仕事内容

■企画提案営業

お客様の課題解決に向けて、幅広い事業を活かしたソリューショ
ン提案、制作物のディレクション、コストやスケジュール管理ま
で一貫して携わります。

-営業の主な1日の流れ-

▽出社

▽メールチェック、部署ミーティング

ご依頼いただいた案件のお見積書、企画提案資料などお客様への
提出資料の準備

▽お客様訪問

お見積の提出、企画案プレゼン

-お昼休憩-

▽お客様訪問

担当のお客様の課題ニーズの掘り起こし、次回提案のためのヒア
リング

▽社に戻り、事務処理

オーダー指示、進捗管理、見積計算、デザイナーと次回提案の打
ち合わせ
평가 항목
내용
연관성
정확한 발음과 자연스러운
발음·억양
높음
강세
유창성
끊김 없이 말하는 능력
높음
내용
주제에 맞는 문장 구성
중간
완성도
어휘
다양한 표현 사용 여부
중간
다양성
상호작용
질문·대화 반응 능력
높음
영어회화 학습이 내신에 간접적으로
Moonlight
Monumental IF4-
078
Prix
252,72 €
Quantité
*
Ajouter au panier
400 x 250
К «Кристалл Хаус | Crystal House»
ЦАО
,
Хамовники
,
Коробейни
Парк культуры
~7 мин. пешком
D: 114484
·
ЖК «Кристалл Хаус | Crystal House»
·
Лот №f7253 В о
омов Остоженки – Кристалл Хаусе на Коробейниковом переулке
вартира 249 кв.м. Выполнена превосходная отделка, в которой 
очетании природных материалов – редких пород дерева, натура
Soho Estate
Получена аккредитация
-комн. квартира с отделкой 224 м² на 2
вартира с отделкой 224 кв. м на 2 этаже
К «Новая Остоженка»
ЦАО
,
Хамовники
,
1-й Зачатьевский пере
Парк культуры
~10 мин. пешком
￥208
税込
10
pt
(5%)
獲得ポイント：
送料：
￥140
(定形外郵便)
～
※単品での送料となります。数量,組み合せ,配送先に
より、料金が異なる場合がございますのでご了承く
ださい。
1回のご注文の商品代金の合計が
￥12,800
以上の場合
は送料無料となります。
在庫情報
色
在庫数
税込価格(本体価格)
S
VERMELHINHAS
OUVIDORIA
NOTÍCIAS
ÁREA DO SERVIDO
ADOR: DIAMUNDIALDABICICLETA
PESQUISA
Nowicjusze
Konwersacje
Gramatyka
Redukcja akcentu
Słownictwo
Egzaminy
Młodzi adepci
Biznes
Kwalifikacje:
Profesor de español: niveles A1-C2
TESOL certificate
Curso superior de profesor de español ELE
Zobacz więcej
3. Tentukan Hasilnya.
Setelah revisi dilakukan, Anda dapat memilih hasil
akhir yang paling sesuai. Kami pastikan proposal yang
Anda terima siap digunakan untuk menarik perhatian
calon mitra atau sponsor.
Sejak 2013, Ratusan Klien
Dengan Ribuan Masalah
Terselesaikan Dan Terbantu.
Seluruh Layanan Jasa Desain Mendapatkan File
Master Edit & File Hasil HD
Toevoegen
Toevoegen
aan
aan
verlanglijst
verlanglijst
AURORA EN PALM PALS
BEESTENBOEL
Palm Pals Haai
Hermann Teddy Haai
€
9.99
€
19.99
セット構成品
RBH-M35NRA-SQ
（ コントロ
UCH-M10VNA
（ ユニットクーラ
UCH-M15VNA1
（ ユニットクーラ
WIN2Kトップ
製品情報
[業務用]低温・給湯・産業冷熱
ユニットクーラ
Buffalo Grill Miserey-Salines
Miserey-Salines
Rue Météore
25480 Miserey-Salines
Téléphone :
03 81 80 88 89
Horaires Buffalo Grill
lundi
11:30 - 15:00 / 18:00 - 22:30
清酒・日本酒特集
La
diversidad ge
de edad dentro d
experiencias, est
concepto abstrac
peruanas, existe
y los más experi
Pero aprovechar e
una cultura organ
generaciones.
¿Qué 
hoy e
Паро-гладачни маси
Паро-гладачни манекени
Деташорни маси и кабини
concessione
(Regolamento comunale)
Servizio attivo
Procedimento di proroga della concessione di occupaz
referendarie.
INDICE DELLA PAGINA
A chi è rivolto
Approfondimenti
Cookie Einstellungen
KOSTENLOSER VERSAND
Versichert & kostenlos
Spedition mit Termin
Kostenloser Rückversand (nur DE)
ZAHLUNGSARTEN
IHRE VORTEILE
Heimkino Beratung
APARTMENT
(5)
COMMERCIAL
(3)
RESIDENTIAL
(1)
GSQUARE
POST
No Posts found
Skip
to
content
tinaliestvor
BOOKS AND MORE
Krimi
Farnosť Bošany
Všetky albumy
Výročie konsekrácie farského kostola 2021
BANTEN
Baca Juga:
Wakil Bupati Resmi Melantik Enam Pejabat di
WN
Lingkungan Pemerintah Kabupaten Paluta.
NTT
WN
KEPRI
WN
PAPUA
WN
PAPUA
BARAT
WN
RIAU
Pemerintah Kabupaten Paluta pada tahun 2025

= = = =

§ **ASSIGNMENT**: Copy each line of the listing above that includes the word "Anda".

§ **RESPONSE FOR THIS EXERCISE**:
Setelah revisi dilakukan, Anda dapat memilih hasil
Anda terima siap digunakan untuk menarik perhatian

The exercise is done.